• [EXERCISE OBJECTIVE]: Copy the data from the line with "Where does the" to the line with "At which category", swapping "lower whisker" for "bottom whisker" and changing nothing else. Give only those lines.

• [DATA RECORDS]:
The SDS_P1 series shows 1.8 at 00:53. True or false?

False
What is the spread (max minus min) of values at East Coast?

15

...

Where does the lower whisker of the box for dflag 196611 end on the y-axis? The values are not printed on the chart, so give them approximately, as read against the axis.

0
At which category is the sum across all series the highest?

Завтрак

---

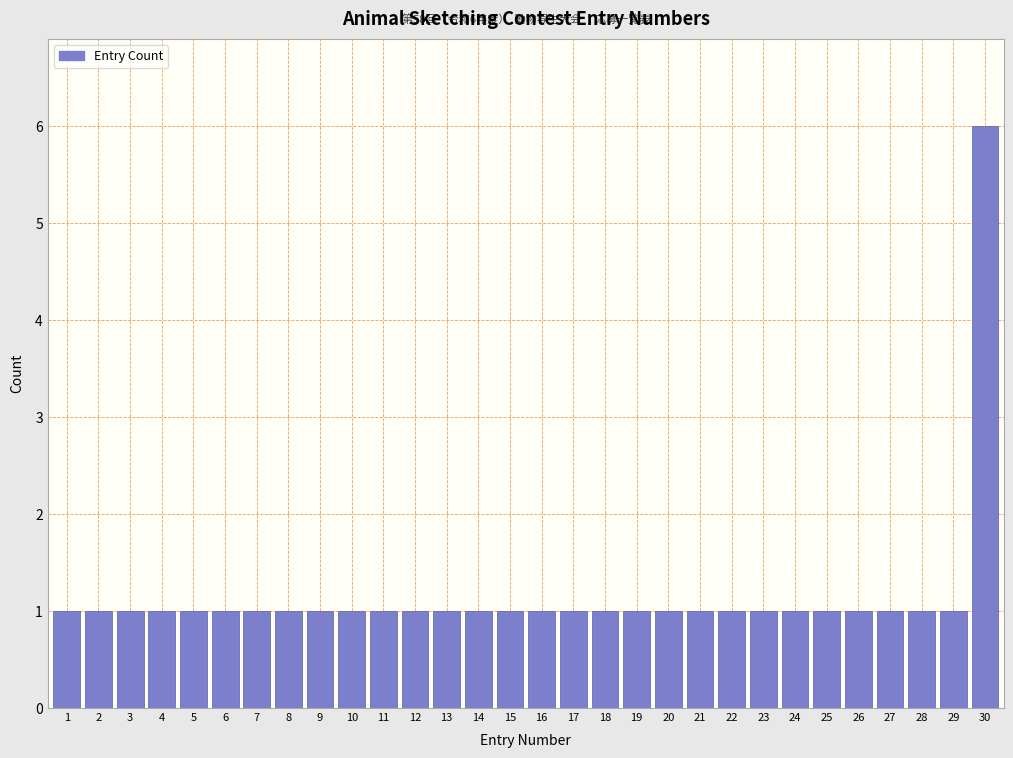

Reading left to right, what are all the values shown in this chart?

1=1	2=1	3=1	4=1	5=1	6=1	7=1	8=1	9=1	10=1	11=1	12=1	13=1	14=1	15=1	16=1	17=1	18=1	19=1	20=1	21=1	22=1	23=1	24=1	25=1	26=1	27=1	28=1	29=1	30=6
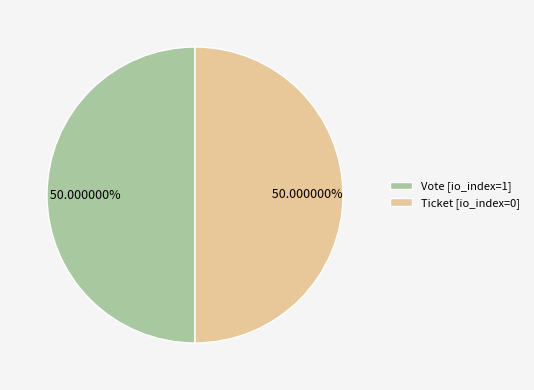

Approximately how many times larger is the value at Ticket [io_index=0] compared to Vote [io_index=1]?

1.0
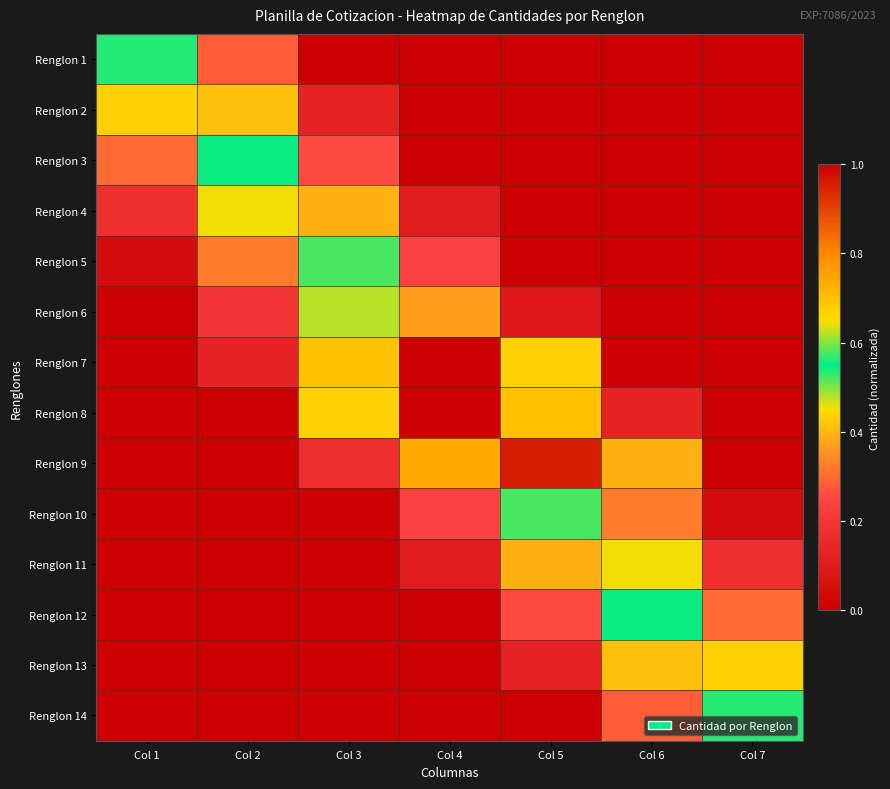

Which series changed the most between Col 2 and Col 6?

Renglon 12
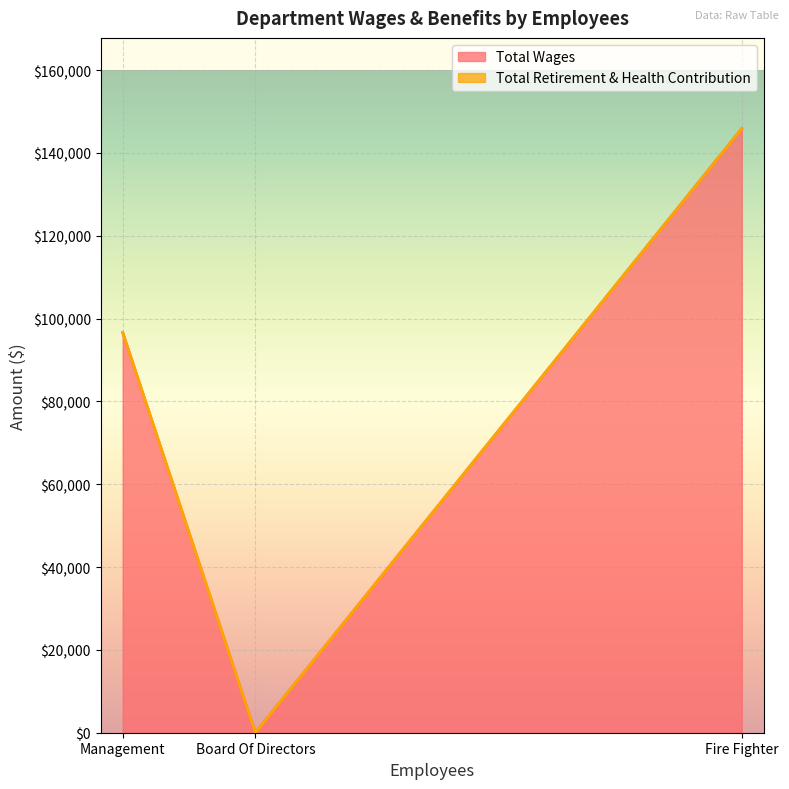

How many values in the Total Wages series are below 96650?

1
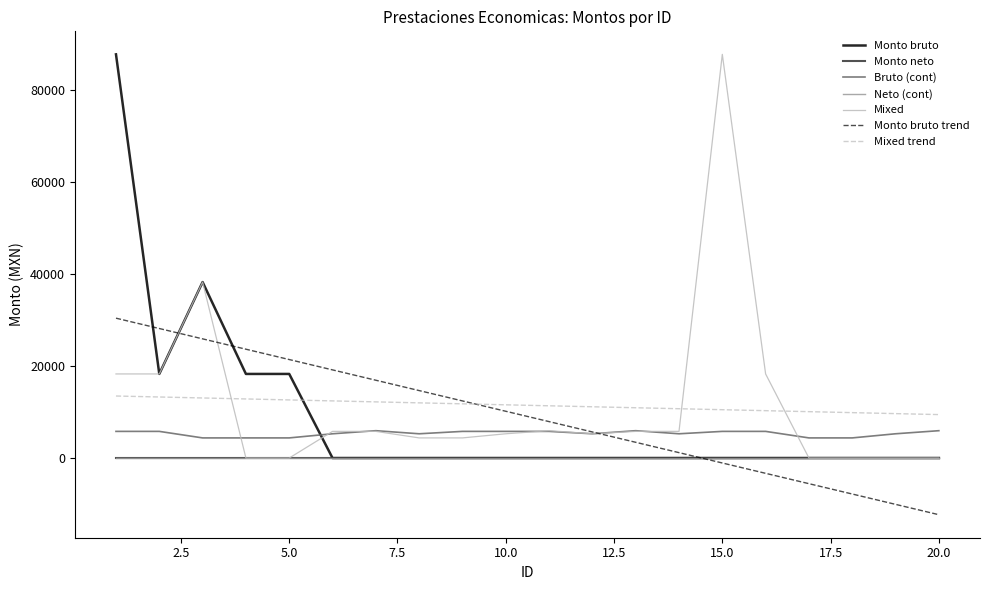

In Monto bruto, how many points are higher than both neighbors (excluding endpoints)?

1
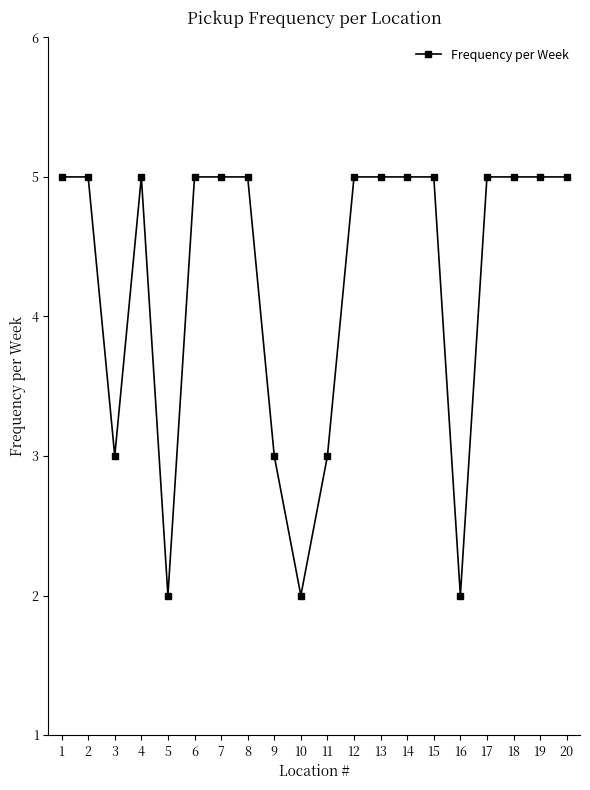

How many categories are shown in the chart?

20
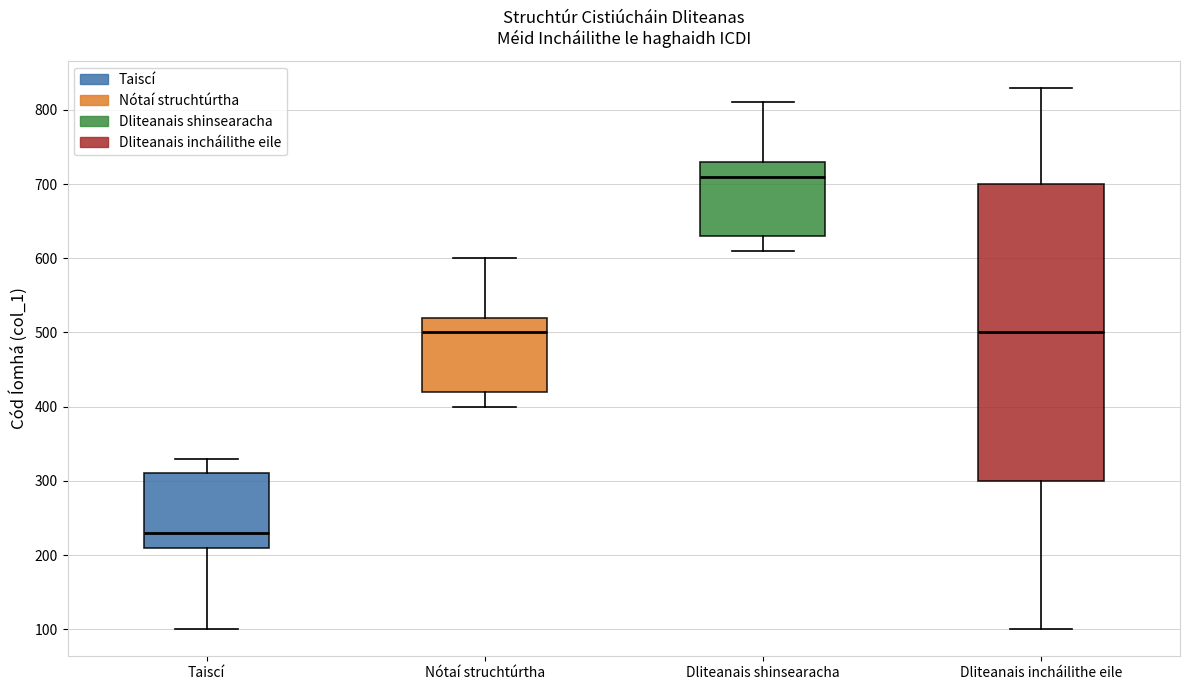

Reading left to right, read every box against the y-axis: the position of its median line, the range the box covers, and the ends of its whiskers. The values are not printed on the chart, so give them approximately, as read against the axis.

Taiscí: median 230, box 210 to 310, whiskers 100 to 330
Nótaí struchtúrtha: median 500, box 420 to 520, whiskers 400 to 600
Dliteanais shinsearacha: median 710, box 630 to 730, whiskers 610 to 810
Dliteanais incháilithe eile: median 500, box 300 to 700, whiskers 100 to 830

• [EXERCISE ANSWER]:
Where does the bottom whisker of the box for dflag 196611 end on the y-axis? The values are not printed on the chart, so give them approximately, as read against the axis.

0
At which category is the sum across all series the highest?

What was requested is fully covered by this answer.